After a flurry of speculation last month, the Apple (NASDAQ:AAPL) car hype has started to recede. That said, there are still a few nuggets of speculation emerging, and lots of investors are excited about the possibility of Apple disrupting the auto industry.
There's no way to know whether or not Apple will build a car. In all likelihood, even Tim Cook doesn't know at this point whether or not Apple will build a car! Even if Apple is working on an auto project, anything beyond the existing CarPlay system is still in the early stages of development.
What does seem clear, though, is that investors need to curb their enthusiasm about the supposed Apple car. Even reputable investment banks have offered some wildly optimistic projections of Apple's auto opportunity, but Apple investors should take these analyses with a big grain of salt.
Big money in the car
One notable example of overly optimistic Apple car speculation is a joint report by Morgan Stanley's tech and auto analysts that was issued last month.
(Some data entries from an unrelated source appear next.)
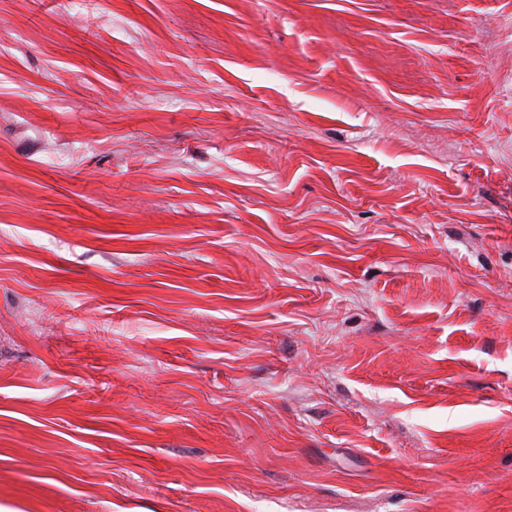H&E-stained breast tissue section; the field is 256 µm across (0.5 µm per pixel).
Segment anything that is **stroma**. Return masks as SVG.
Returning a JSON list of instances; mask_svg holds the SVG:
<instances>
[{"label": "stroma", "mask_w": 512, "mask_h": 512, "mask_svg": "<svg viewBox=\"0 0 512 512\" xmlns=\"http://www.w3.org/2000/svg\"><path fill=\"white\" fill-rule=\"evenodd\" d=\"M0 512H512V0H0Z\"/></svg>", "instance_id": "1"}]
</instances>
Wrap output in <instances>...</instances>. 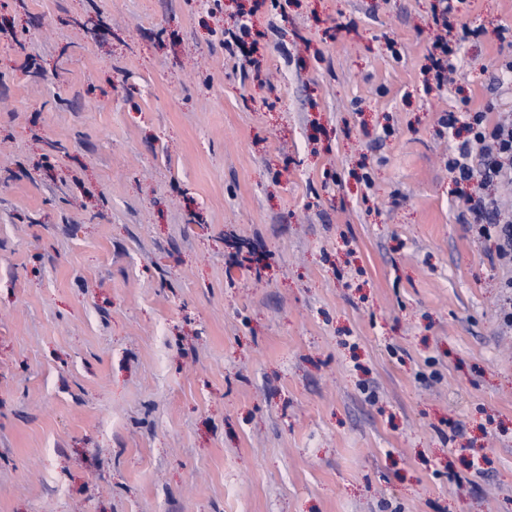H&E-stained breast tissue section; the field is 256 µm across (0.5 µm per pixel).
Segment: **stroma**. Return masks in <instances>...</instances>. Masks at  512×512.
Masks as SVG:
<instances>
[{"label":"stroma","instance_id":"stroma-1","mask_svg":"<svg viewBox=\"0 0 512 512\" xmlns=\"http://www.w3.org/2000/svg\"><path fill=\"white\" fill-rule=\"evenodd\" d=\"M432 2L0 0V512H512L440 121L512 100V0L439 89Z\"/></svg>","mask_w":512,"mask_h":512}]
</instances>
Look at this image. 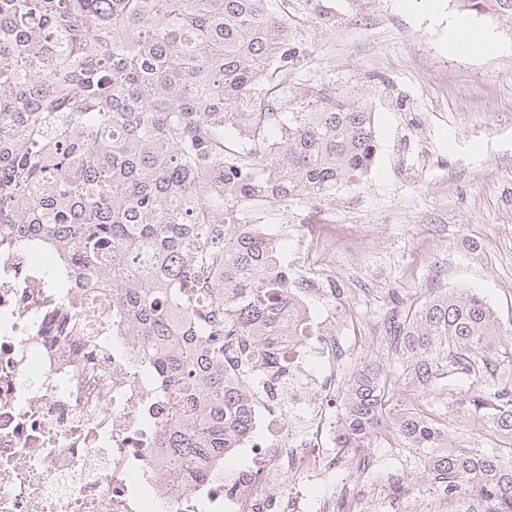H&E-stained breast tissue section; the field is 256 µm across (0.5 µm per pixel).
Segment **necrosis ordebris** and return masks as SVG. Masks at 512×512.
<instances>
[{
    "label": "necrosis or debris",
    "mask_w": 512,
    "mask_h": 512,
    "mask_svg": "<svg viewBox=\"0 0 512 512\" xmlns=\"http://www.w3.org/2000/svg\"><path fill=\"white\" fill-rule=\"evenodd\" d=\"M308 265L294 295L308 333L281 345L287 382L250 393L254 427L236 446L246 463L226 481L197 476L194 463L174 464L160 448L168 398L142 339L113 335L123 315L76 283L84 333L60 336L39 257L0 253V512H299V496L271 499L260 487L287 465L312 487L337 440L329 401L309 395L340 346L309 303L327 295L336 267Z\"/></svg>",
    "instance_id": "4bbe7bcc"
}]
</instances>
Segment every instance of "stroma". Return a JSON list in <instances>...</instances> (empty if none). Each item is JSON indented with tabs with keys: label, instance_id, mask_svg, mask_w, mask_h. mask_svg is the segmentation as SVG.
<instances>
[{
	"label": "stroma",
	"instance_id": "stroma-1",
	"mask_svg": "<svg viewBox=\"0 0 512 512\" xmlns=\"http://www.w3.org/2000/svg\"><path fill=\"white\" fill-rule=\"evenodd\" d=\"M466 15L492 32L503 54L476 58L448 48V19ZM288 18L306 49L288 86L326 88L371 109L372 168L337 186L322 203L265 205L292 224H334L347 235L336 254V288L351 316L336 322L344 349L334 414L342 412L345 375L363 364L391 382L398 414L419 411L443 423L453 446L487 448V422L459 409L479 390L468 377L414 383L390 346L377 345L405 299L423 301L448 288L477 293L497 324L512 328V27L495 16L463 12L458 0H288ZM380 477L408 485L394 512L420 504L433 512L439 492L428 469L401 467L383 430L366 441ZM330 475L309 497L329 504L351 497L359 459L332 448Z\"/></svg>",
	"mask_w": 512,
	"mask_h": 512
}]
</instances>
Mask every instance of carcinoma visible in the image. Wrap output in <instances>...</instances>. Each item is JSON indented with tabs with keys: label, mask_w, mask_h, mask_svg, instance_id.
Returning a JSON list of instances; mask_svg holds the SVG:
<instances>
[{
	"label": "carcinoma",
	"mask_w": 512,
	"mask_h": 512,
	"mask_svg": "<svg viewBox=\"0 0 512 512\" xmlns=\"http://www.w3.org/2000/svg\"><path fill=\"white\" fill-rule=\"evenodd\" d=\"M460 2L512 23V0ZM304 53L271 0H0V252L47 251L61 287L83 275L118 304L169 393L161 447L213 477L251 430L249 348L282 374L285 326L300 323L279 246L247 211L325 201L375 155L362 106L320 93L283 111ZM389 336L421 384L492 386L455 399L489 422L491 448L445 449V428L416 412L391 431L448 502L512 512V329L452 289L403 303ZM387 395L359 370L339 448L365 447Z\"/></svg>",
	"instance_id": "obj_1"
}]
</instances>
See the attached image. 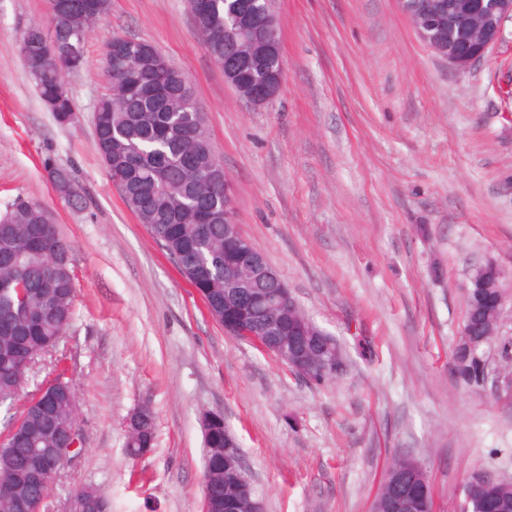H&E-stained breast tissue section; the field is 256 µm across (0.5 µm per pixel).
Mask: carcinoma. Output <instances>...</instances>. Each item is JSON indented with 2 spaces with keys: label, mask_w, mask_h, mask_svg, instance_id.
Here are the masks:
<instances>
[{
  "label": "carcinoma",
  "mask_w": 512,
  "mask_h": 512,
  "mask_svg": "<svg viewBox=\"0 0 512 512\" xmlns=\"http://www.w3.org/2000/svg\"><path fill=\"white\" fill-rule=\"evenodd\" d=\"M268 2L274 12V0H202L193 13L195 24L210 56L236 69L238 92L247 97L254 76L244 66L243 57L254 49L236 39V50L226 48L224 30L234 26V14L248 4ZM103 0H49V17L67 9L56 29L57 41L86 39L94 26L91 17ZM41 21L30 23L18 44L21 56L42 58L26 69L35 89L61 123L75 117L72 95L58 94L61 84L56 60L47 57V45ZM146 56L124 59L127 39L113 37L105 45L112 57V75L117 84L95 105L94 128L99 153L109 177L126 183L125 205L159 240L182 276L206 292L207 309L215 320L240 315V300L248 294L256 298L259 288L224 287V260L229 249L224 240V192L213 188L212 177L222 165L217 159L203 122L189 120L192 113L184 105L176 80H166L162 62L142 42ZM49 211L42 204L18 197L0 214V407L11 410L28 382L33 365L46 358L59 364L64 359L60 344L74 317L76 294L71 263L60 267L57 260L71 256V244L58 225L48 222ZM502 279L486 278L479 269L467 291L466 313L459 336L448 353L451 374L469 392L483 389L479 353L488 340L495 313L482 307V299L498 292ZM252 324L260 326L271 319L278 324L279 338L289 347L305 346L311 340L309 330L325 336L330 344L321 355L305 352V367L314 386L329 383L340 376L332 372L333 355L344 357L338 340L318 327L297 309L272 307L262 311L250 304ZM53 386L37 404L24 408L10 419L9 432L0 444V512H12L7 505L36 493L46 498L52 484L45 477L41 490L24 484L5 470L10 466L26 471L44 466L40 452L55 455L56 463L69 460L68 428L77 414L76 395L71 381L58 374ZM224 420L212 428L207 444L204 482L219 497L214 512H246L241 498L240 472L224 467ZM156 425L153 409L143 412L133 435L126 437L128 455L136 459L155 446ZM473 496V512H512V484L492 487H468Z\"/></svg>",
  "instance_id": "obj_1"
}]
</instances>
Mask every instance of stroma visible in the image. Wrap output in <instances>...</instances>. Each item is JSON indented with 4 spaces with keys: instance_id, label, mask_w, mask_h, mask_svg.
Returning a JSON list of instances; mask_svg holds the SVG:
<instances>
[{
    "instance_id": "stroma-1",
    "label": "stroma",
    "mask_w": 512,
    "mask_h": 512,
    "mask_svg": "<svg viewBox=\"0 0 512 512\" xmlns=\"http://www.w3.org/2000/svg\"><path fill=\"white\" fill-rule=\"evenodd\" d=\"M276 10L285 76L257 109L225 81L188 0H112L68 79V124L17 49L48 0H0V212L19 196L45 205L73 245L77 287L62 348L81 451L45 512H65L79 485L112 512H201L206 411L238 438L266 512H371L399 454L427 472L435 512H458L475 468L512 478V367L477 393L448 370L472 270L495 264L512 293V21L458 69L400 0ZM115 35L150 42L188 74L240 233L348 355L336 383L307 385L228 335L113 188L93 110ZM49 161L72 172L81 204L56 195ZM145 402L156 445L133 461L125 422Z\"/></svg>"
}]
</instances>
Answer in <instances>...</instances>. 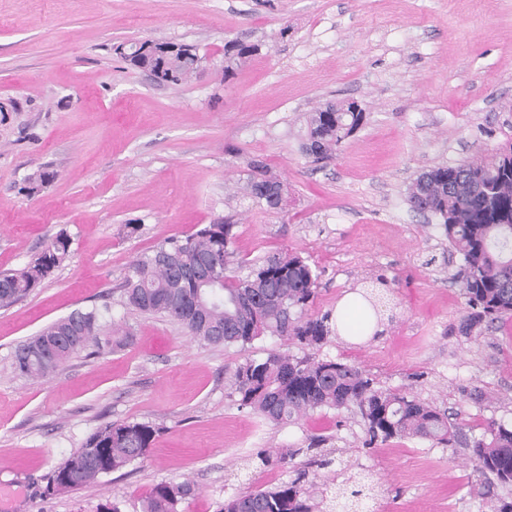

The analysts pointed to the size of the global auto industry ($1.6 trillion in annual revenue today), noting that it is about 4 times the size of the global smartphone market. They see this as a market that could solve Apple's need for growth beyond the iPhone: "If AAPL were to corner just 25% of the value of the car, it would be equivalent to the entire smartphone industry today."
To be fair, the Morgan Stanley analysts do not claim that Apple is on the verge of building its own car, nor that such a vehicle would sell in big numbers. But they do think that Apple can get a foothold in the auto value chain through infotainment and then quickly expand into other parts of the car initially as a supplier to other automakers. Eventually, this could pave the way to a full-blown "Apple Car."
How big is this opportunity?
Morgan Stanley's market analysis relies upon the supposition that autonomous cars will hit the market around 2020 and become more common over time. The analysts claim that 60% of the value of autonomous cars will come from software, compared to 10% for cars today.
But if that's true, then autonomous cars will be quite expensive. The average transaction price of a vehicle in the U.S. today is more than $30,000. Auto profit margins are quite low, so the average cost of building a typical vehicle is probably more than $25,000.
Furthermore, the cost to build vehicles is rising, as automakers add technology and work to boost fuel economy to meet federal regulations. (If Apple builds a fully electric car, then that would further increase costs.) Thus, if the content of a present-day vehicle represents less than half of the value of a future autonomous car -- with the remainder being software -- then autonomous cars will need to cost more than twice as much as today's vehicles.
As a result, if Apple builds a car -- or if it provides extensive software and other technology for an existing automaker's car -- the average selling price would have to be a Tesla-like $100,000 or so for Apple to earn its normal profit margin.
Apple could probably expand the market for $100,000 cars quite a bit -- just as it vastly expanded the market for pricey smartphones. But it's still not going to sell millions of cars a year at that price.
Alternatively, if Apple provides infotainment and a few other software-based systems for $500-$1,000 it could snag much more of the auto market. However, with that business model it would only capture a small part of the auto value chain. Either way, Apple wouldn't be able to corner anything close to "25% of the value of the car."
The car is not a growth panacea
Perhaps Apple can revolutionize the car. I wouldn't bet against it -- Apple has demonstrated a remarkable ability to upend a wide range of product markets.
However, cars are already so expensive that even Apple probably can't convince a large proportion of consumers to spend twice as much on one. As a result, if Apple enters the auto market, it will probably have to choose between accepting a small position at the high end of the market or capturing a small part of the value chain in the high-volume mass market.
Instead, many investors and analysts seem to think that Apple can avoid this trade-off and enjoy high unit volumes in the auto market at an astronomical average selling price. This vision is the product of wishful thinking. Apple may find success in the car, but it isn't likely to be another iPhone-like $100 billion-plus business.